Current state of checkpointing in Stan

I tried both now with CmdStan 2.17 (need to update…) and they checkpoint and restore successfully, except CRIU needs root to restore (though maybe a more recent version could restore as non root).

Did you have segfaults immediately or only when you tried longer runs?

2 Likes

Here’s the bug report I sent to dmtcp: https://sourceforge.net/p/dmtcp/mailman/message/36959396/

I would get crashes in a sequence of checkpoint -> restore -> checkpoint -> restore
The second or (sometimes third) checkpoint would fail.
My use case was fitting models on an slurm backfill queue so I needed to be able to checkpoint and restore repeatedly without issue.

3 Likes

Does anyone want to collaborate on writing a version of the algorithm that enables checkpointing?

I believe in order to do this right, we actually have to rewrite the algorithm so that it has a clearly defined state that can be serialized and deserialized. There aren’t too many pieces state that we need to capture, but the way it’s designed and implemented now, it’s going to be really hard to deserialize that information and plug it back into the algorithm where it matters.

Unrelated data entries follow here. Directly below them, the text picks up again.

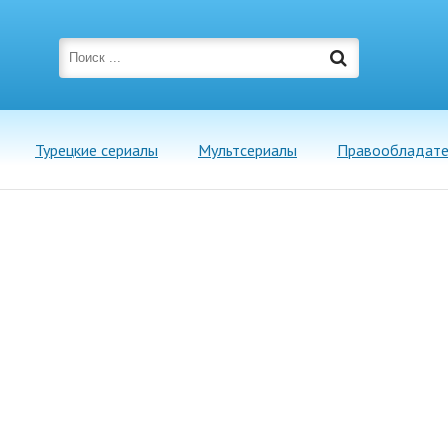
Турецкие сериалы
Мультсериалы
Правообладат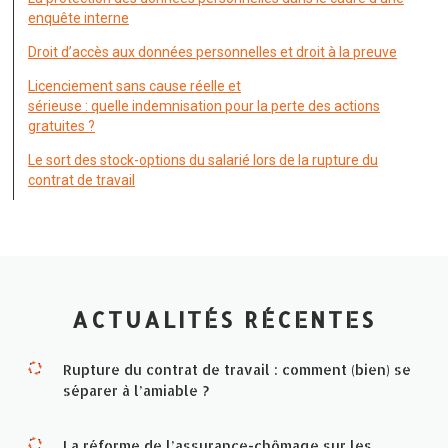
enquête interne
Droit d’accès aux données personnelles et droit à la preuve
Licenciement sans cause réelle et
sérieuse : quelle indemnisation pour la perte des actions
gratuites ?
Le sort des stock-options du salarié lors de la rupture du
contrat de travail
ACTUALITÉS RÉCENTES
Rupture du contrat de travail : comment (bien) se
séparer à l’amiable ?
La réforme de l’assurance-chômage sur les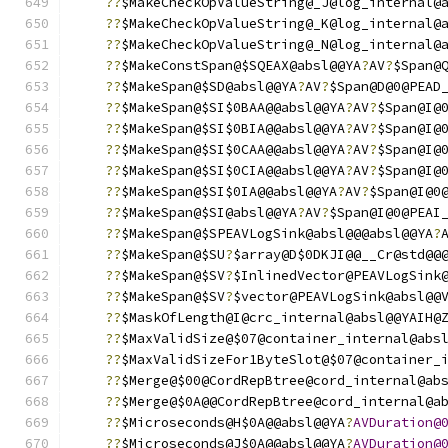
??
$MakeCheckOpValueString@_J@log_internal@
??
$MakeCheckOpValueString@_K@log_internal@
??
$MakeCheckOpValueString@_N@log_internal@
??
$MakeConstSpan@$SQEAX@absl@@YA
?
AV
?
$Span@
??
$MakeSpan@$SD@absl@@YA
?
AV
?
$Span@D@0@PEAD
??
$MakeSpan@$SI$0BAA@@absl@@YA
?
AV
?
$Span@I@
??
$MakeSpan@$SI$0BIA@@absl@@YA
?
AV
?
$Span@I@
??
$MakeSpan@$SI$0CAA@@absl@@YA
?
AV
?
$Span@I@
??
$MakeSpan@$SI$0CIA@@absl@@YA
?
AV
?
$Span@I@
??
$MakeSpan@$SI$0IA@@absl@@YA
?
AV
?
$Span@I@0
??
$MakeSpan@$SI@absl@@YA
?
AV
?
$Span@I@0@PEAI
??
$MakeSpan@$SPEAVLogSink@absl@@@absl@@YA
?
??
$MakeSpan@$SU
?
$array@D$0DKJI@@__Cr@std@@
??
$MakeSpan@$SV
?
$InlinedVector@PEAVLogSink
??
$MakeSpan@$SV
?
$vector@PEAVLogSink@absl@@
??
$MaskOfLength@I@crc_internal@absl@@YAIH@
??
$MaxValidSize@$07@container_internal@abs
??
$MaxValidSizeFor1ByteSlot@$07@container_
??
$Merge@$00@CordRepBtree@cord_internal@ab
??
$Merge@$0A@@CordRepBtree@cord_internal@a
??
$Microseconds@H$0A@@absl@@YA
?
AVDuration@
??
$Microseconds@J$0A@@absl@@YA
?
AVDuration@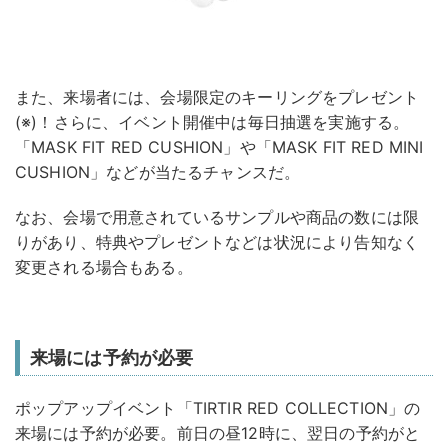
また、来場者には、会場限定のキーリングをプレゼント
(※)！さらに、イベント開催中は毎日抽選を実施する。
「MASK FIT RED CUSHION」や「MASK FIT RED MINI
CUSHION」などが当たるチャンスだ。
なお、会場で用意されているサンプルや商品の数には限
りがあり、特典やプレゼントなどは状況により告知なく
変更される場合もある。
来場には予約が必要
ポップアップイベント「TIRTIR RED COLLECTION」の
来場には予約が必要。前日の昼12時に、翌日の予約がと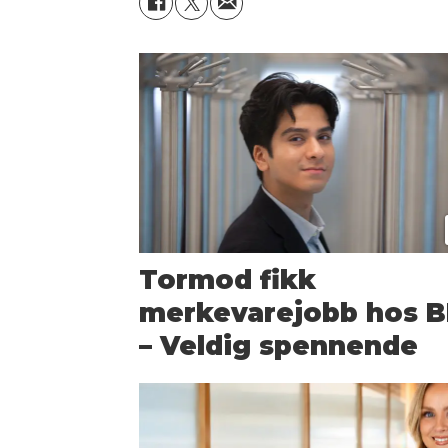
Tormod fikk
merkevarejobb hos BI
– Veldig spennende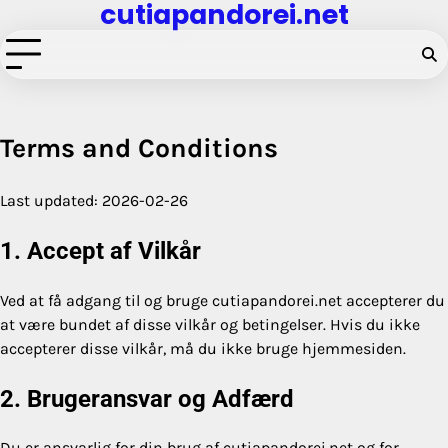
cutiapandorei.net
Skip
to
content
Terms and Conditions
Last updated: 2026-02-26
1. Accept af Vilkår
Ved at få adgang til og bruge cutiapandorei.net accepterer du
at være bundet af disse vilkår og betingelser. Hvis du ikke
accepterer disse vilkår, må du ikke bruge hjemmesiden.
2. Brugeransvar og Adfærd
Du er ansvarlig for din brug af cutiapandorei.net og for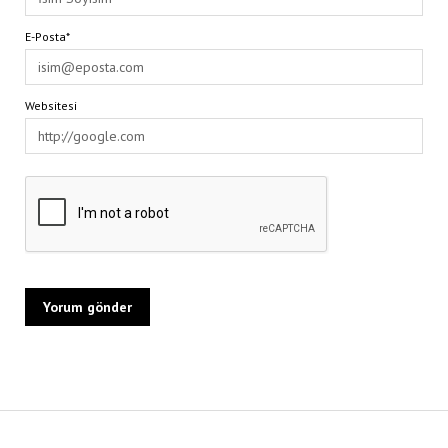
E-Posta*
Websitesi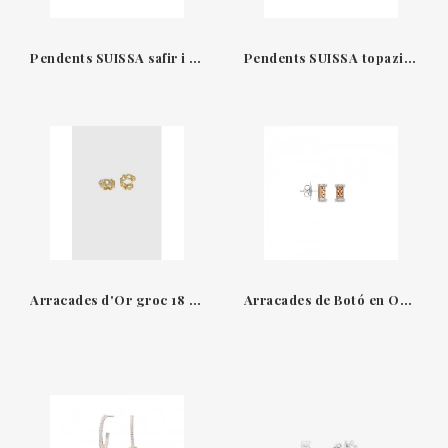
Pendents SUISSA safir i diamants or blanc 18kt a01-30-169z-n-
Pendents SUISSA topazi sky or blanc 18kt a01-30-324sk-01
Arracades d'Or groc 18 QT & Diamants Suïssa Joiers
Arracades de Botó en Or de 18 Quilats amb Diamants Fope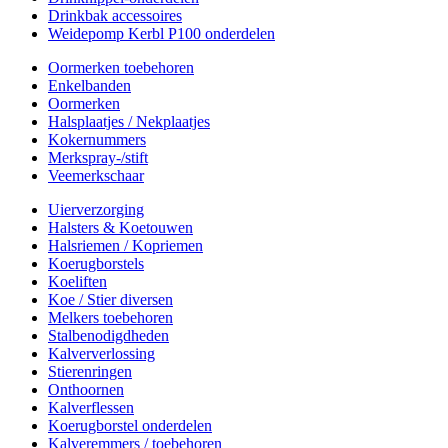
Drinkbak accessoires
Weidepomp Kerbl P100 onderdelen
Oormerken toebehoren
Enkelbanden
Oormerken
Halsplaatjes / Nekplaatjes
Kokernummers
Merkspray-/stift
Veemerkschaar
Uierverzorging
Halsters & Koetouwen
Halsriemen / Kopriemen
Koerugborstels
Koeliften
Koe / Stier diversen
Melkers toebehoren
Stalbenodigdheden
Kalververlossing
Stierenringen
Onthoornen
Kalverflessen
Koerugborstel onderdelen
Kalveremmers / toebehoren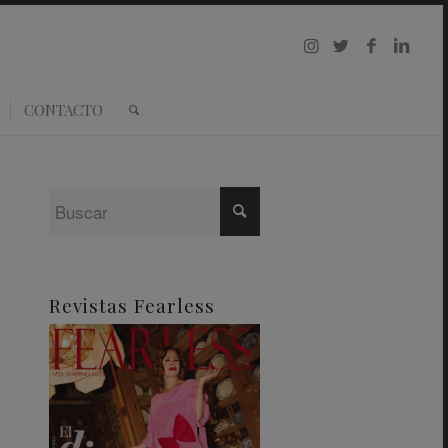
CONTACTO
Revistas Fearless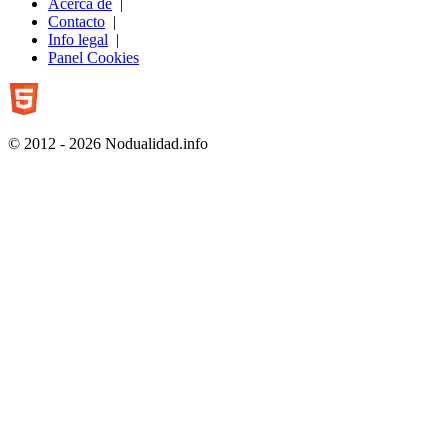
Acerca de
|
Contacto
|
Info legal
|
Panel Cookies
© 2012 - 2026 Nodualidad.info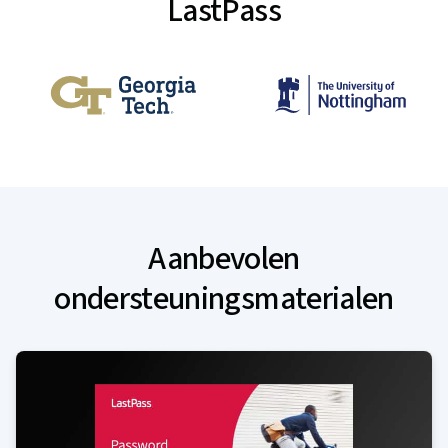
LastPass
Aanbevolen
ondersteuningsmaterialen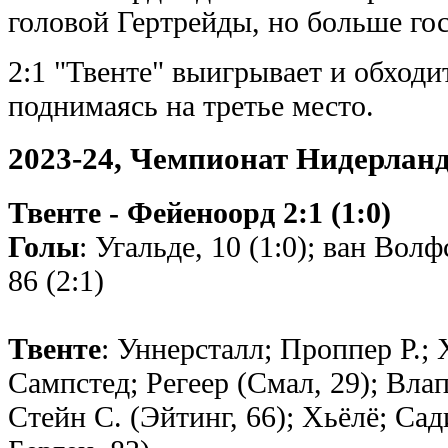
головой Гертрейды, но больше гос
2:1 "Твенте" выигрывает и обходи
поднимаясь на третье место.
2023-24, Чемпионат Нидерлан
Твенте - Фейеноорд 2:1 (1:0)
Голы
: Угальде, 10 (1:0); ван Волф
86 (2:1)
Твенте
: Уннерсталл; Проппер Р.; 
Сампстед; Регеер (Смал, 29); Влап
Стейн С. (Эйтинг, 66); Хьёлё; Сад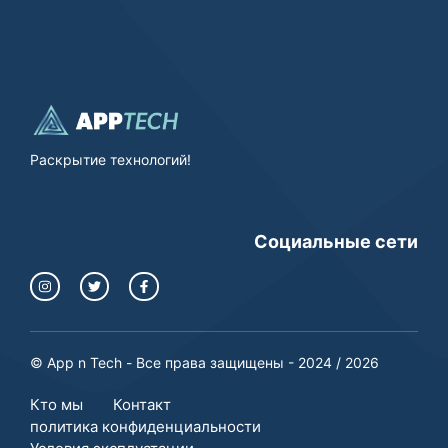
Раскрытие технологий!
Социальные сети
© App n Tech - Все права защищены - 2024 / 2026
Кто мы
Контакт
политика конфиденциальности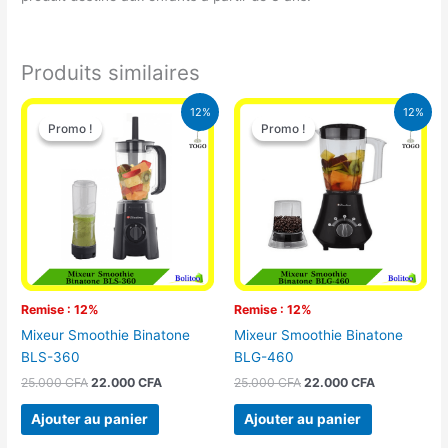
Produits similaires
Le
Le
Le
Le
12%
12%
prix
prix
prix
prix
Promo !
Promo !
Promo !
Promo !
initial
actuel
initial
actuel
était :
est :
était :
est :
25.000 CFA.
22.000 CFA.
25.000 CFA.
22.000 CFA
Remise : 12%
Remise : 12%
Mixeur Smoothie Binatone
Mixeur Smoothie Binatone
BLS-360
BLG-460
25.000
CFA
22.000
CFA
25.000
CFA
22.000
CFA
Ajouter au panier
Ajouter au panier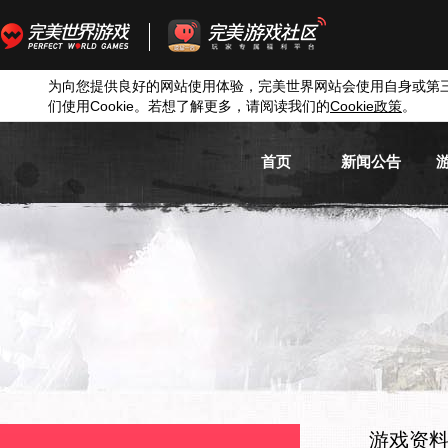
为向您提供良好的网站使用体验，完美世界网站会使用自身或第
们使用
Cookie
。若想了解更多，请阅读我们的
Cookie
政策
。
首页
新闻公告
游戏新闻
游戏公告
活动信息
媒体新闻
游戏资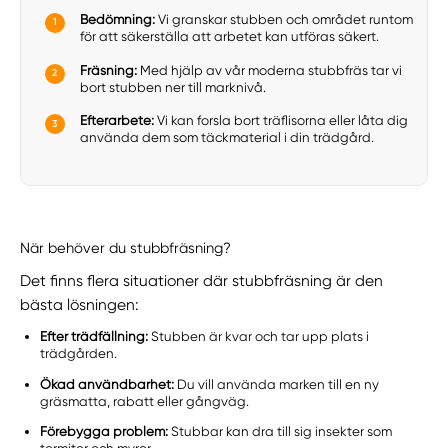
Bedömning:
Vi granskar stubben och området runtom
för att säkerställa att arbetet kan utföras säkert.
Fräsning:
Med hjälp av vår moderna stubbfräs tar vi
bort stubben ner till marknivå.
Efterarbete:
Vi kan forsla bort träflisorna eller låta dig
använda dem som täckmaterial i din trädgård.
När behöver du stubbfräsning?
Det finns flera situationer där stubbfräsning är den
bästa lösningen:
Efter trädfällning:
Stubben är kvar och tar upp plats i
trädgården.
Ökad användbarhet:
Du vill använda marken till en ny
gräsmatta, rabatt eller gångväg.
Förebygga problem:
Stubbar kan dra till sig insekter som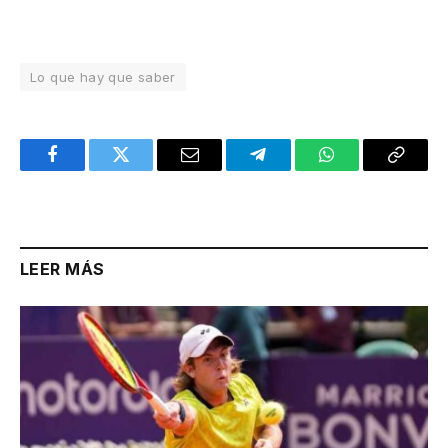
Lo que hay que saber
Facebook
Twitter
Email
Telegram
WhatsApp
Copy
Link
LEER MÁS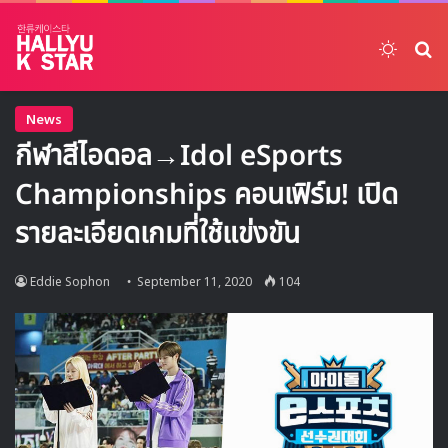
Switch
ค้
News
กีฬาสีไอดอล→Idol eSports
Championships คอนเฟิร์ม! เปิด
รายละเอียดเกมที่ใช้แข่งขัน
Eddie Sophon
September 11, 2020
104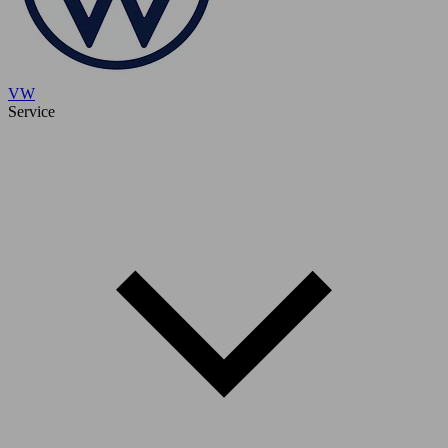
VW
Service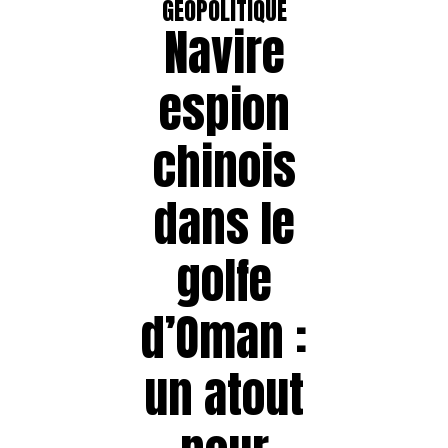
GÉOPOLITIQUE
Navire
espion
chinois
dans le
golfe
d’Oman :
un atout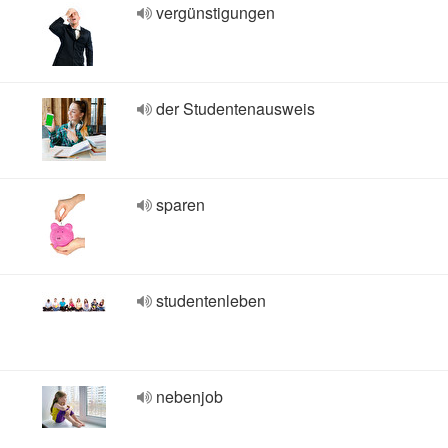
vergünstigungen
der Studentenausweis
sparen
studentenleben
nebenjob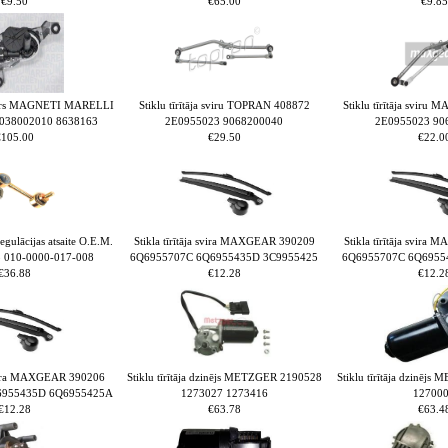
€9.50
€65.00
€9.85
otors MAGNETI MARELLI
Stiklu tīrītāja sviru TOPRAN 408872
Stiklu tīrītāja svir
038002010 8638163
2E0955023 9068200040
2E0955023 90
€105.00
€29.50
€22.0
gulācijas atsaite O.E.M.
Stikla tīrītāja svira MAXGEAR 390209
Stikla tīrītāja svir
 010-0000-017-008
6Q6955707C 6Q6955435D 3C9955425
6Q6955707C 6Q6955
€36.88
€12.28
€12.2
 svira MAXGEAR 390206
Stiklu tīrītāja dzinējs METZGER 2190528
Stiklu tīrītāja dzinēj
6955435D 6Q6955425A
1273027 1273416
12700
€12.28
€63.78
€63.4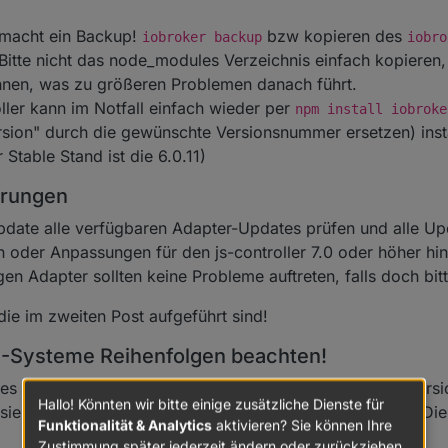
e macht ein Backup!
bzw kopieren des
iobroker backup
iobro
 Bitte nicht das node_modules Verzeichnis einfach kopieren,
nnen, was zu größeren Problemen danach führt.
oller kann im Notfall einfach wieder per
npm install iobroke
sion" durch die gewünschte Versionsnummer ersetzen) inst
r Stable Stand ist die 6.0.11)
erungen
date alle verfügbaren Adapter-Updates prüfen und alle Upda
 oder Anpassungen für den js-controller 7.0 oder höher hi
gen Adapter sollten keine Probleme auftreten, falls doch bit
ie im zweiten Post aufgeführt sind!
Systeme Reihenfolgen beachten!
 auf js-controller 6.0.x läuft, ist es beim Update auf Vers
Hallo! Könnten wir bitte einige zusätzliche Dienste für
isieren. Der Master muss dann wieder gestartet werden. Di
Funktionalität & Analytics
aktivieren? Sie können Ihre
Zustimmung später jederzeit ändern oder zurückziehen.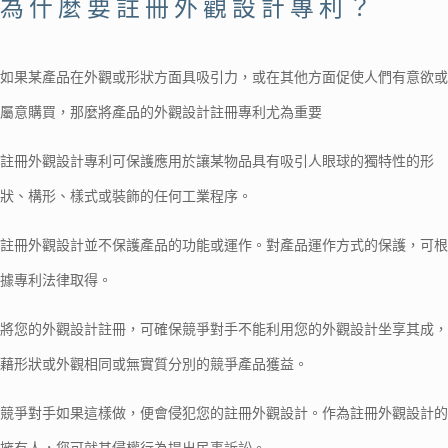
為什麼要註冊外觀設計專利？
如果某產品在外觀或形狀方面具吸引力，或在其他方面促使人們有意欲或
屬意購買，那麼將產品的外觀設計註冊專利尤為重要
註冊外觀設計專利可保護應用於讓某物品具有吸引人眼球的獨特性的形
狀、構形、樣式或裝飾的任何工業程序。
註冊外觀設計並不保護產品的功能或運作。對產品運作方式的保護，可根
據專利法律取得。
將您的外觀設計註冊，可確保競爭對手不能利用您的外觀設計坐享其成，
藉形狀或外觀相同或無實質分別的競爭產品獲益。
競爭對手如果這樣做，便會侵犯您的註冊外觀設計。作為註冊外觀設計的
擁有人，您可就其侵權行為提出民事訴訟。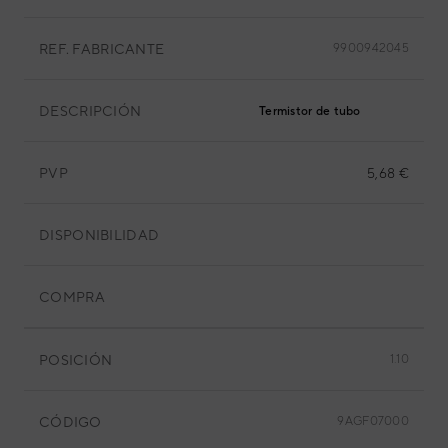
REF. FABRICANTE
9900942045
DESCRIPCIÓN
Termistor de tubo
PVP
5,68 €
DISPONIBILIDAD
COMPRA
POSICIÓN
1.10
CÓDIGO
9AGF07000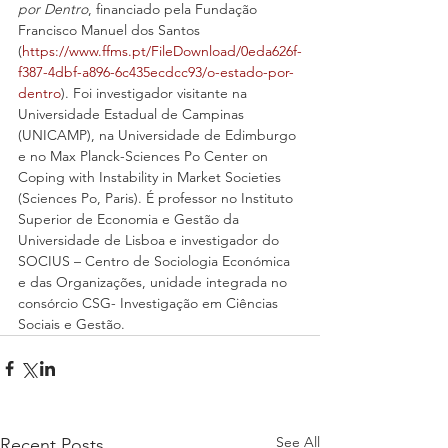
por Dentro
, financiado pela Fundação 
Francisco Manuel dos Santos 
(
https://www.ffms.pt/FileDownload/0eda626f-
f387-4dbf-a896-6c435ecdcc93/o-estado-por-
dentro
). Foi investigador visitante na 
Universidade Estadual de Campinas 
(UNICAMP), na Universidade de Edimburgo 
e no Max Planck-Sciences Po Center on 
Coping with Instability in Market Societies 
(Sciences Po, Paris). É professor no Instituto 
Superior de Economia e Gestão da 
Universidade de Lisboa e investigador do 
SOCIUS – Centro de Sociologia Económica 
e das Organizações, unidade integrada no 
consórcio CSG- Investigação em Ciências 
Sociais e Gestão.
See All
Recent Posts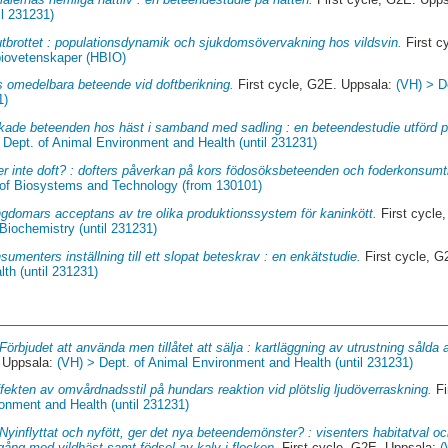
il 231231)
utbrottet : populationsdynamik och sjukdomsövervakning hos vildsvin.
First c
 biovetenskaper (HBIO)
s omedelbara beteende vid doftberikning.
First cycle, G2E. Uppsala:
(VH) > D
1)
ade beteenden hos häst i samband med sadling : en beteendestudie utförd p
 Dept. of Animal Environment and Health (until 231231)
ler inte doft? : dofters påverkan på kors födosöksbeteenden och foderkonsumt
 of Biosystems and Technology (from 130101)
gdomars acceptans av tre olika produktionssystem för kaninkött.
First cycle
Biochemistry (until 231231)
sumenters inställning till ett slopat beteskrav : en enkätstudie.
First cycle, 
th (until 231231)
Förbjudet att använda men tillåtet att sälja : kartläggning av utrustning sålda
. Uppsala:
(VH) > Dept. of Animal Environment and Health (until 231231)
fekten av omvårdnadsstil på hundars reaktion vid plötslig ljudöverraskning.
Fi
onment and Health (until 231231)
Nyinflyttat och nyfött, ger det nya beteendemönster? : visenters habitatval oc
gång med vildhäst samt födsel av kalv i flocken.
First cycle, G2E. Uppsala:
(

If anyone would like to help, we can start a thread on just that and work towards an implementation that works.

4 Likes

Not sure how much help I can be as my c++ is very rusty. But if successful, this effort could greatly benefit me so I’ll follow along and try to support if I can.

1 Like

It would be great to get it working, but there seem to be a handful of design decisions to make prior to that: should the checkpoint format be stable? In a known format or just fwrite a struct from memory? Should check pointing be threaded through the various APIs or just a signal handler in CmdStan? Should a checkpoint correspond to an accepted proposal or a leapfrog step? How to handle continuing a checkpoint if the output CSV disappears? Etc

Things like CRIU provide a solution at a lower level of abstraction where these questions go away or answered already. If the platform supports CRIU then it’s hard to get motivated to write up rationale for all the questions above, much less make it harder to maintain the algorithms themselves.

2 Likes

Are we talking here having access to prng state (or just advancing it)

Sample 10 -> Sample 10 -> Sample 10 == Sample 30

And then rest of the work is for the user the be sure that metric + stepsizes / inits are included.

Also assuming that warmup is not considered here?

I think check-pointing during warmup is pretty important!

2 Likes

That’s a really neat project. I was thinking about it a little differently. I’ll post thoughts up soon.

@groceryheist, I’m also thinking about check-pointing during warmup. And any help, even if it’s evaluating the goals, is useful.

1 Like